(Exercise requirements):
**1)** In the post on soft power and healing, what does Hannah Arendt say forgiveness does?
**2)** Shorten the paragraph that begins "Yesterday I went to see The Railway Man" in the post on soft power and healing, keeping its main facts.
**3)** Carry on the post on soft power and healing, starting after its last line.

(Extract to read):
====

Beatitudes, Healing, Soft Power

(It may help to read the previous post, The Joy of Weak Power.)

Yesterday I went to see The Railway Man. The inhumanity of the Thai-Burma railway was not a story I was meeting for the first time. Indeed the movie was understated in its portrayal of the violence done to people. "We never tell the whole story because no one would believe us," says one of the characters. Yet even with the little violence shown, I could feel my anger and outrage flaring. I was being invited by something, if not the movie, to hate. To hate with great rage.

The great healing between Eric Lomax, the British soldier, and Nagase, the Kempetai, or Japanese Secret Service, translator was voiced near the end of the movie: "Some time you have to stop hating." It was through this that both men regained their lives and their humanity.

Soft power stops hating. It forgives. Hannah Arendt says what forgiveness does is release us from the past, from the chain of retaliation, and it makes the future possible.

It is through powerlessness that we enter into solidarity with our fellow human beings, form a community with the weak, and thus reveal the healing, guiding, and sustaining mercy of God… As followers of Christ, we are sent into the world naked, vulnerable, and weak, and thus we can reach our fellow human beings in their pain and agony and reveal to them the power of God's love and empower them with the power of God's spirit. Henri Nouwen

So what heals you, Andrew? This is a key question for me. I regard hard power as a misuse of who we are, of who I am, and a failure in my discipleship. Hard power and I are a dangerous combination.

====

(Recorded information):
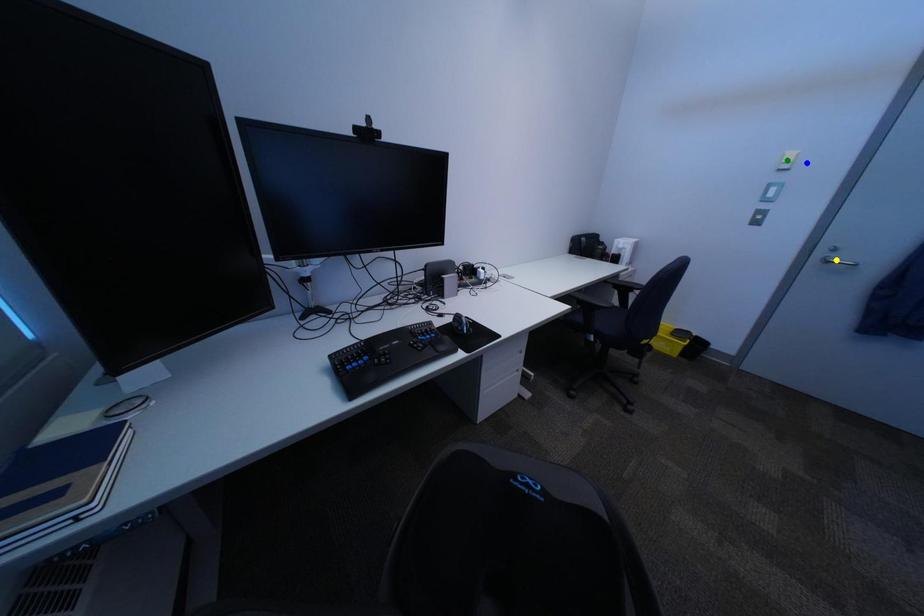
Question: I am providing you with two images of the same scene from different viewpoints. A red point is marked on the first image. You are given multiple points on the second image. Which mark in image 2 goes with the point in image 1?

====

(Task results):
**1)** It releases us from the past and from the chain of retaliation, and it makes the future possible.

**2)** Yesterday I saw The Railway Man. I already knew the story of the inhumanity of the Thai-Burma railway, and the movie understated the violence. One character says, "We never tell the whole story because no one would believe us." Even the little violence shown made my anger and outrage flare, as if something were inviting me to hate with great rage.

**3)**
What converts my great personal power into soft godly power? How do I become weak? How do I get beyond a word game about power, and yet not be defeated person who is destroyed by the weakness? Weakness does mean to suffer, it does have a cost, but I sense there are those who, even in defeat, still have a certain dignity.

There are 1reports that people sang in the gas chambers of Auschwitz. One can scarcely dare to appropriate lessons from such suffering for fear of trivialising and mocking it. But there is a dignity here, a humanity and nobility in the face of utter defeat, that I cannot escape. It is not that those who wept, or begged ,or collapsed, were in any way less—  who knows if I could sing!—  but that in the most evil of places, and in the most utter loss of power there is a glimpse of something else; a resurrection perhaps.

How do I get to a 'place of singing,' of healing? I have no tidy answer. I do not think there is any formula for this, but the strands of my life seem to coalesce like this:

We all have a driving theological question, an "obsessio," that bugs us. "[A]n obsessio is that which so gets its teeth into a person that it establishes one’s life as plot." Mine is: How does anything make sense? Where is meaning and purpose?" All my theological work seeks to address that question at some level.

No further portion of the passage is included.